How to complete this task: Please print out every entry below, verbatim.

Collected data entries
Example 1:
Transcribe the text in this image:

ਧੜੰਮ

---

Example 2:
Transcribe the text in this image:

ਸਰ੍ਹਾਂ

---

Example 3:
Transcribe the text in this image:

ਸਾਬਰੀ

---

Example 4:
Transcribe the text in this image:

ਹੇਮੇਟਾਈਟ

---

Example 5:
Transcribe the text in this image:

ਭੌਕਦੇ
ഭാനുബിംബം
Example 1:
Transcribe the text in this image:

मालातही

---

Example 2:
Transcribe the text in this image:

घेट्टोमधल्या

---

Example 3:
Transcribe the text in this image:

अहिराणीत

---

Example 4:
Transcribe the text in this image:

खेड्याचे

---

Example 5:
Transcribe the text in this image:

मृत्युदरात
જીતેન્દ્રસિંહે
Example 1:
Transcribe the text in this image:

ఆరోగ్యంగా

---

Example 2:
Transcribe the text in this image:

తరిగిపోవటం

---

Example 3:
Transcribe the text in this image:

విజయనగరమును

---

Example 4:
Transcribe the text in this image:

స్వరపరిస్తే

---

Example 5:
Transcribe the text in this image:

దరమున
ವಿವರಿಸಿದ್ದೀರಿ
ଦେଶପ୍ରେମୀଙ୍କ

Output of the task:
Example 1:
Transcribe the text in this image:

ਧੜੰਮ

---

Example 2:
Transcribe the text in this image:

ਸਰ੍ਹਾਂ

---

Example 3:
Transcribe the text in this image:

ਸਾਬਰੀ

---

Example 4:
Transcribe the text in this image:

ਹੇਮੇਟਾਈਟ

---

Example 5:
Transcribe the text in this image:

ਭੌਕਦੇ
ഭാനുബിംബം
Example 1:
Transcribe the text in this image:

मालातही

---

Example 2:
Transcribe the text in this image:

घेट्टोमधल्या

---

Example 3:
Transcribe the text in this image:

अहिराणीत

---

Example 4:
Transcribe the text in this image:

खेड्याचे

---

Example 5:
Transcribe the text in this image:

मृत्युदरात
જીતેન્દ્રસિંહે
Example 1:
Transcribe the text in this image:

ఆరోగ్యంగా

---

Example 2:
Transcribe the text in this image:

తరిగిపోవటం

---

Example 3:
Transcribe the text in this image:

విజయనగరమును

---

Example 4:
Transcribe the text in this image:

స్వరపరిస్తే

---

Example 5:
Transcribe the text in this image:

దరమున
ವಿವರಿಸಿದ್ದೀರಿ
ଦେଶପ୍ରେମୀଙ୍କ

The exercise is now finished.